ABOUT THIS TASK.
Copy, in full, each line of the material that holds the word "will".

──────────────────────────────

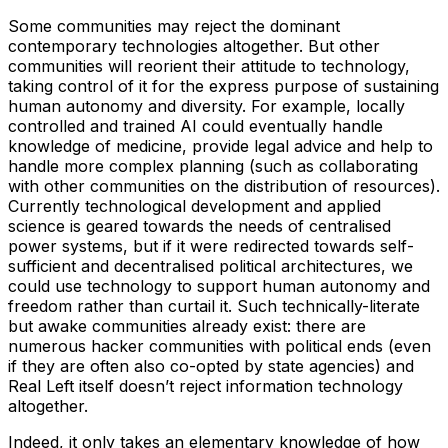
Some communities may reject the dominant
contemporary technologies altogether. But other
communities will reorient their attitude to technology,
taking control of it for the express purpose of sustaining
human autonomy and diversity. For example, locally
controlled and trained AI could eventually handle
knowledge of medicine, provide legal advice and help to
handle more complex planning (such as collaborating
with other communities on the distribution of resources).
Currently technological development and applied
science is geared towards the needs of centralised
power systems, but if it were redirected towards self-
sufficient and decentralised political architectures, we
could use technology to support human autonomy and
freedom rather than curtail it. Such technically-literate
but awake communities already exist: there are
numerous hacker communities with political ends (even
if they are often also co-opted by state agencies) and
Real Left itself doesn’t reject information technology
altogether.
Indeed, it only takes an elementary knowledge of how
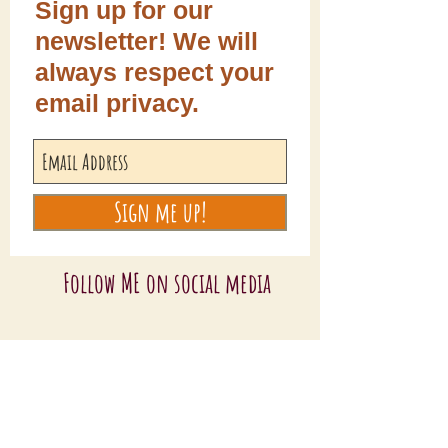
Sign up for our
newsletter! We will
always respect your
email privacy.
Sign me up!
Follow ME on social media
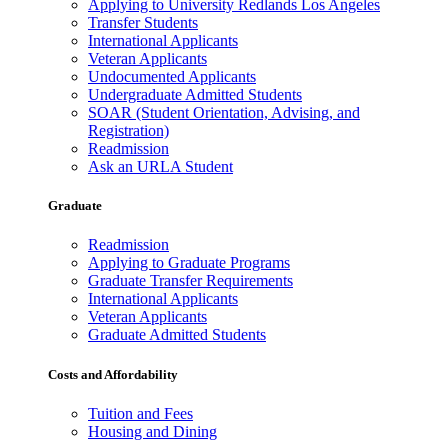
Applying to University Redlands Los Angeles
Transfer Students
International Applicants
Veteran Applicants
Undocumented Applicants
Undergraduate Admitted Students
SOAR (Student Orientation, Advising, and
Registration)
Readmission
Ask an URLA Student
Graduate
Readmission
Applying to Graduate Programs
Graduate Transfer Requirements
International Applicants
Veteran Applicants
Graduate Admitted Students
Costs and Affordability
Tuition and Fees
Housing and Dining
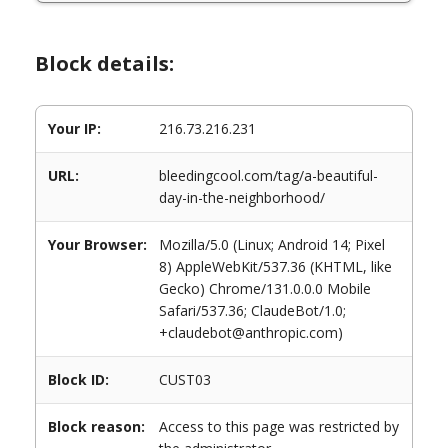
Block details:
Your IP:
216.73.216.231
URL:
bleedingcool.com/tag/a-beautiful-
day-in-the-neighborhood/
Your Browser:
Mozilla/5.0 (Linux; Android 14; Pixel
8) AppleWebKit/537.36 (KHTML, like
Gecko) Chrome/131.0.0.0 Mobile
Safari/537.36; ClaudeBot/1.0;
+claudebot@anthropic.com)
Block ID:
CUST03
Block reason:
Access to this page was restricted by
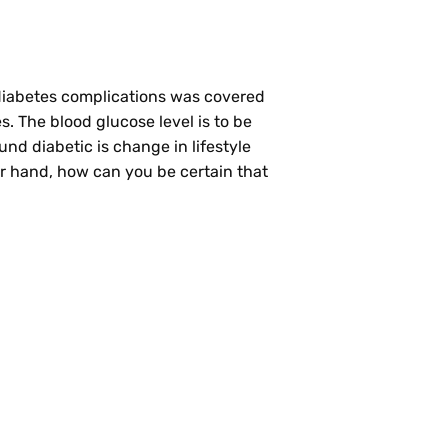
f diabetes complications was covered
. The blood glucose level is to be
und diabetic is change in lifestyle
r hand, how can you be certain that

──────────────────────────────

SOLUTION TO THIS EXERCISE.
communities will reorient their attitude to technology,
newsletter! We will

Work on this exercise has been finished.